One week of a bare-bones text ad starts at $60, and deluxe banners top $3,000.
Cocks says what started as a goofy joke between friends three years ago has
become a successful company: "Suddenly our inside joke was turning into a
business, and it caught us completely by surprise."
Mashable
mashable.com
Launched: July, 2005
Revenue: Estimated $166,000 a month based on ad rates and self-reported traffic
data
Pete
Cashmore started Mashable two years ago, to write about the emerging trend of
mashups, which he defines as "the fusing of multiple Web services." Now it's
more than a full-time job. "Bloggers don't get much sleep," he says. Mashable, a
Technorati favorite that ranks in its top 15, focuses on social networking and
other online trends. With 4 million monthly page views, Cashmore says it's the
most-trafficked blog on the subject. But he didn't expect to make a living from
it when he began. "The idea that top bloggers would be making large sums was
laughable," Cashmore says. "The folks who held on, however, are doing pretty
well these days." Mashable uses Federated Media for its ad sales. Text ads start
at $100 per week, banners at $2,000.
Problogger
problogger.net (multiple sites)
Launched: November, 2004
Revenue: Over $100,000 a year
The top question people ask Problogger author Darren Rowse is how much money he
makes from
blogging. He doesn’t disclose the details, but across the many blogs he writes,
he clears six figures a year from a mix of private ads, affiliate deals, and ads
sold through platforms such as Chitika, Google AdSense, Text Link Ads, and
Amazon Associates. An Australian minister who discovered blogging in 2002, he
has written sites devoted to religion, digital photography, camera phones, the
Athens Olympics in 2004, and, of course, blogging. “Like most small business
operators, I fall into the temptation of doing more than a full-time load from
time to time (it’s tempting when you love your work, and when you work from
home),” he writes in a FAQ on his site.
Michelle Malkin and Hot Air
michellemalkin.com and hotair.com
MichelleMalkin.com launched: June, 2004
Hot Air launched: April, 2006
Revenue: NA
Between
her eponymous blog and her video blog, Hot Air, conservative author and
columnist Michelle Malkin gets more than 220,000 visits per day, but says her
sites still operate at a slight loss. “We’re doing what few other blogs can do.

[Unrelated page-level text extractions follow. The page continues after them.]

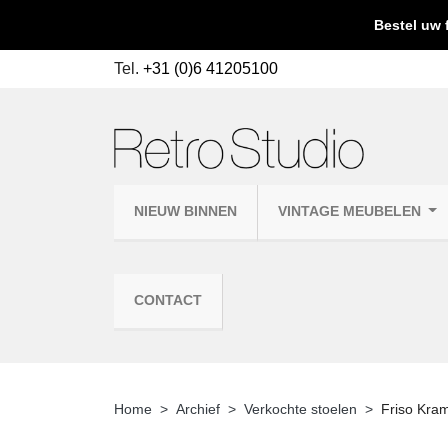
Bestel uw 
Tel.
+31 (0)6 41205100
NIEUW BINNEN
VINTAGE MEUBELEN
CONTACT
Home
Archief
Verkochte stoelen
Friso Kram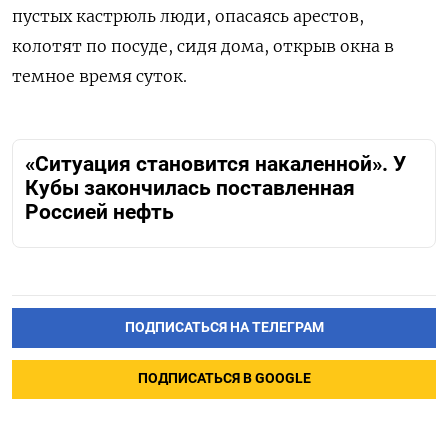
пустых кастрюль люди, опасаясь арестов,
колотят по посуде, сидя дома, открыв окна в
темное время суток.
«Ситуация становится накаленной». У
Кубы закончилась поставленная
Россией нефть
ПОДПИСАТЬСЯ НА ТЕЛЕГРАМ
ПОДПИСАТЬСЯ В GOOGLE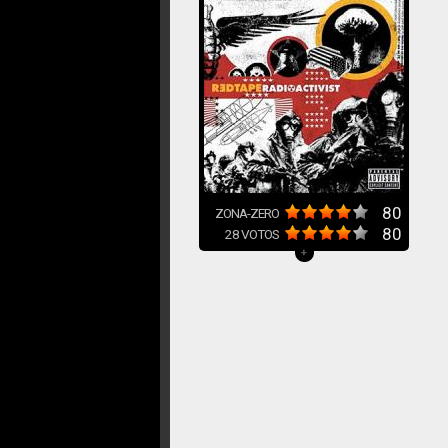
80
ZONA-ZERO
80
28
VOTOS
+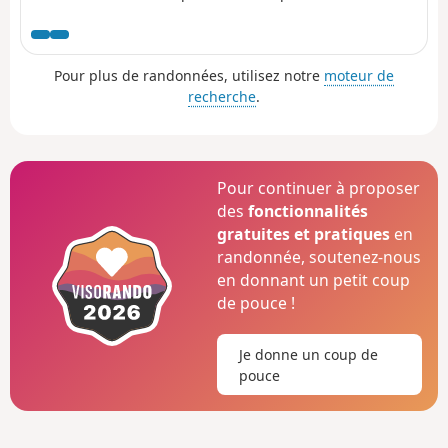
accessible en hiver. Itinéraire interdit
entre (3), (4), (5) et (6) du 1er Novembre
au 30 Avril 2022 (Arrêté préfectoral du 18
Pour plus de randonnées, utilisez notre
moteur de
Mai 2022).
recherche
.
Pour continuer à proposer
des
fonctionnalités
gratuites et pratiques
en
randonnée, soutenez-nous
en donnant un petit coup
de pouce !
Je donne un coup de
pouce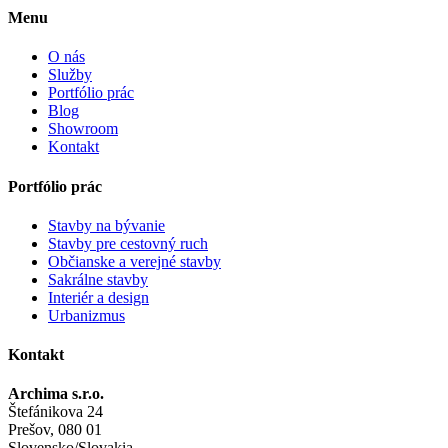
Menu
O nás
Služby
Portfólio prác
Blog
Showroom
Kontakt
Portfólio prác
Stavby na bývanie
Stavby pre cestovný ruch
Občianske a verejné stavby
Sakrálne stavby
Interiér a design
Urbanizmus
Kontakt
Archima s.r.o.
Štefánikova 24
Prešov, 080 01
Slovensko/Slovakia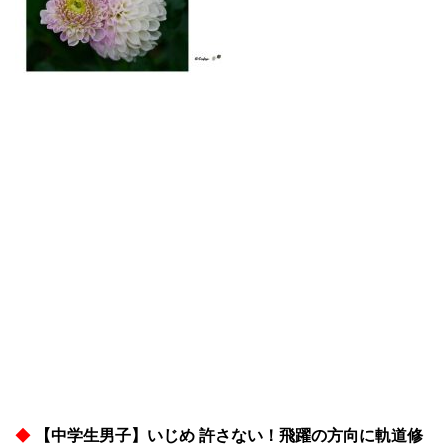
◆
【中学生男子】いじめ 許さない！飛躍の方向に軌道修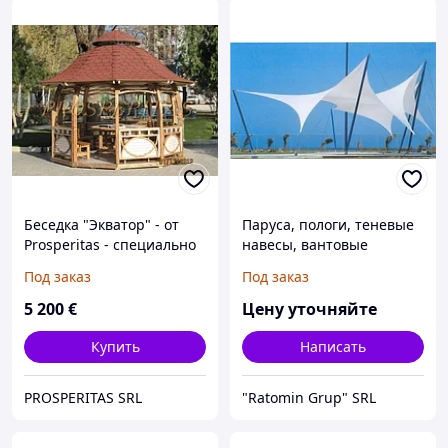
Беседка "Экватор" - от
Паруса, пологи, теневые
Prosperitas - специально
навесы, вантовые
для выставки "Moldexpo -
конструкции
Под заказ
Под заказ
мебель, осень 2013"
5 200
€
Цену уточняйте
Купить
Написать
PROSPERITAS SRL
"Ratomin Grup" SRL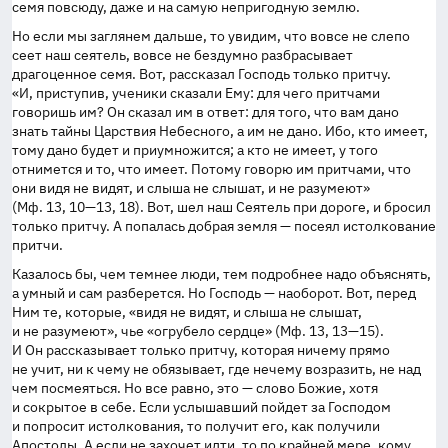
семя повсюду, даже и на самую непригодную землю.
Но если мы заглянем дальше, то увидим, что вовсе не слепо
сеет наш сеятель, вовсе не бездумно разбрасывает
драгоценное семя. Вот, рассказал Господь только притчу.
«И, приступив, ученики сказали Ему: для чего притчами
говоришь им? Он сказал им в ответ: для того, что вам дано
знать тайны Царствия Небесного, а им не дано. Ибо, кто имеет,
тому дано будет и приумножится; а кто не имеет, у того
отнимется и то, что имеет. Потому говорю им притчами, что
они видя не видят, и слыша не слышат, и не разумеют»
(Мф. 13,
10—13
, 18). Вот, шел наш Сеятель при дороге, и бросил
только притчу. А попалась добрая земля — посеял истолкование
притчи.
Казалось бы, чем темнее люди, тем подробнее надо объяснять,
а умный и сам разберется. Но Господь — наоборот. Вот, перед
Ним те, которые, «видя не видят, и слыша не слышат,
и не разумеют», чье «огрубело сердце» (Мф. 13,
13—15
).
И Он рассказывает только притчу, которая ничему прямо
не учит, ни к чему не обязывает, где нечему возразить, не над
чем посмеяться. Но все равно, это — слово Божие, хотя
и сокрытое в себе. Если услышавший пойдет за Господом
и попросит истолкования, то получит его, как получили
Апостолы. А если не захочет идти, то по крайней мере, кому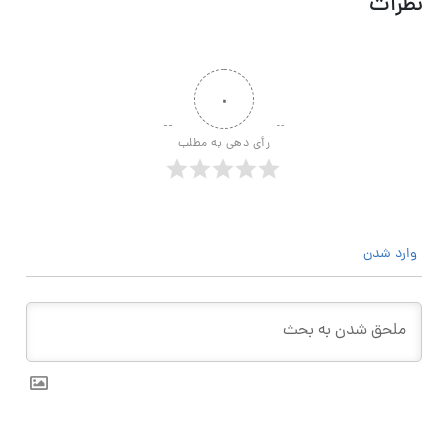
نظرات
۰
رأی دهی به مطلب
وارد شدن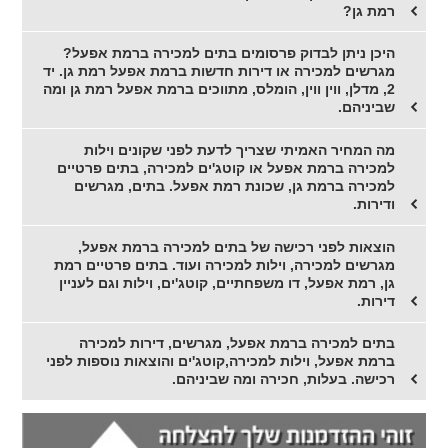
רמת גן?
היכן ניתן לבדוק פרסומים בתים למכירה ברמת אפעל?
מגרשים למכירה או דירות חדשות ברמת אפעל רמת גן. יד
2, מדלן, ווין ווין, הומלס, מתווכים ברמת אפעל רמת גן ומה
שביניהם.
מה המחיר האמיתי שצריך לדעת לפני שקונים וילות
למכירה ברמת אפעל או קוטג'ים למכירה, בתים פרטיים
למכירה ברמת גן, שכונת רמת אפעל. בתים, מגרשים
ודירות.
הוצאות לפני רכישה של בתים למכירה ברמת אפעל,
מגרשים למכירה, וילות למכירה ועוד. בתים פרטיים רמת
גן, רמת אפעל, דו משפחתיים, קוטג'ים, וילות וגם לעניין
דירות.
בתים למכירה ברמת אפעל, מגרשים, דירות למכירה
ברמת אפעל, וילות למכירה,קוטג'ים והוצאות נוספות לפני
רכישה. בעלות, חכירה ומה שביניהם.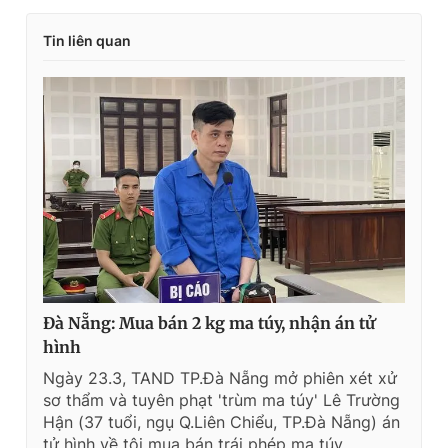
Tin liên quan
Đà Nẵng: Mua bán 2 kg ma túy, nhận án tử
hình
Ngày 23.3, TAND TP.Đà Nẵng mở phiên xét xử
sơ thẩm và tuyên phạt 'trùm ma túy' Lê Trường
Hận (37 tuổi, ngụ Q.Liên Chiểu, TP.Đà Nẵng) án
tử hình về tội mua bán trái phép ma túy.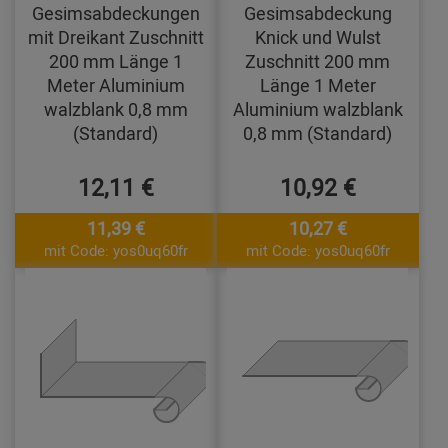
Gesimsabdeckungen
Gesimsabdeckung
mit Dreikant Zuschnitt
Knick und Wulst
200 mm Länge 1
Zuschnitt 200 mm
Meter Aluminium
Länge 1 Meter
walzblank 0,8 mm
Aluminium walzblank
(Standard)
0,8 mm (Standard)
12,11 €
10,92 €
11,39 €
10,27 €
mit Code: yos0uq60fr
mit Code: yos0uq60fr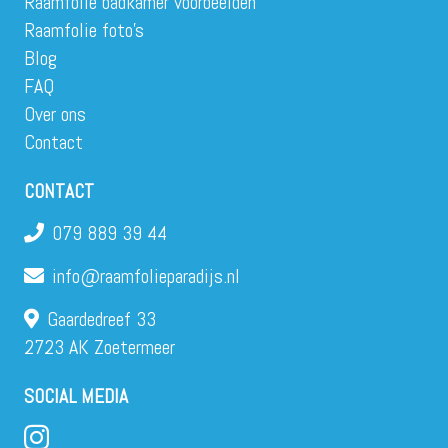
Raamfolie badkamer voorbeelden
Raamfolie foto’s
Blog
FAQ
Over ons
Contact
CONTACT
079 889 39 44
info@raamfolieparadijs.nl
Gaardedreef 33
2723 AK Zoetermeer
SOCIAL MEDIA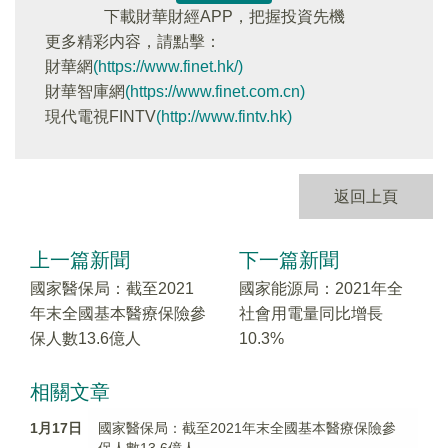
下載財華財經APP，把握投資先機
更多精彩内容，請點擊：
財華網
(https://www.finet.hk/)
財華智庫網
(https://www.finet.com.cn)
現代電視FINTV
(http://www.fintv.hk)
返回上頁
上一篇新聞
下一篇新聞
國家醫保局：截至2021
國家能源局：2021年全
年末全國基本醫療保險參
社會用電量同比增長
保人數13.6億人
10.3%
相關文章
1月17日
國家醫保局：截至2021年末全國基本醫療保險參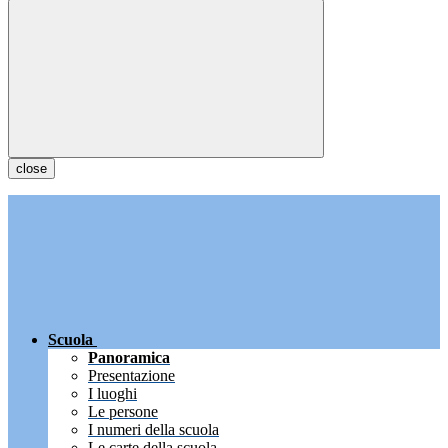
close
Scuola
Panoramica
Presentazione
I luoghi
Le persone
I numeri della scuola
Le carte della scuola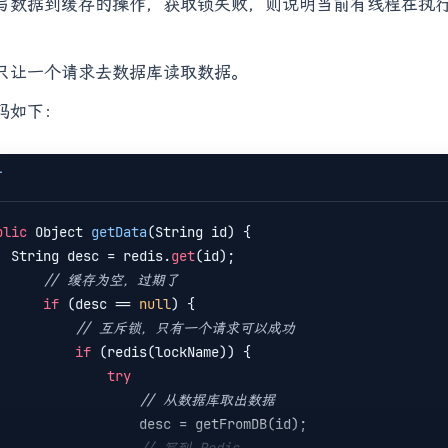
写数据到缓存的操作，获取锁失败，则说明当前有线程在执
只让一个请求去数据库读取数据。
码如下：
T
blic
 Object 
getData
(
String id
) 
{

    String desc = redis.
get
(id);

// 缓存为空，过期了
if
 (desc == 
null
) {

// 互斥锁，只有一个请求可以成功
if
 (redis(lockName)) {

try
// 从数据库取出数据
               desc = getFromDB(id);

We serve up terabytes of bandwidth,” Malkin says. “I’m shelling out for
gold-plated servers. That’s expensive, and we want to be able to withstand huge
traffic surges.” Hot Air, a group video-blog, in particular needs the bandwidth
to stream videos. The rest of her ad revenue, which Malkin declines to detail,
supports a small staff and a basement studio to produce original video clips.
Malkin also sees the blogs as promoting her print media, and vice-versa. “Blogs
have been the most recent development in my career, but my bread and butter has
been the newspaper column that I’ve had since 1992. The integration has been
really interesting, and I think that attracts people as well.”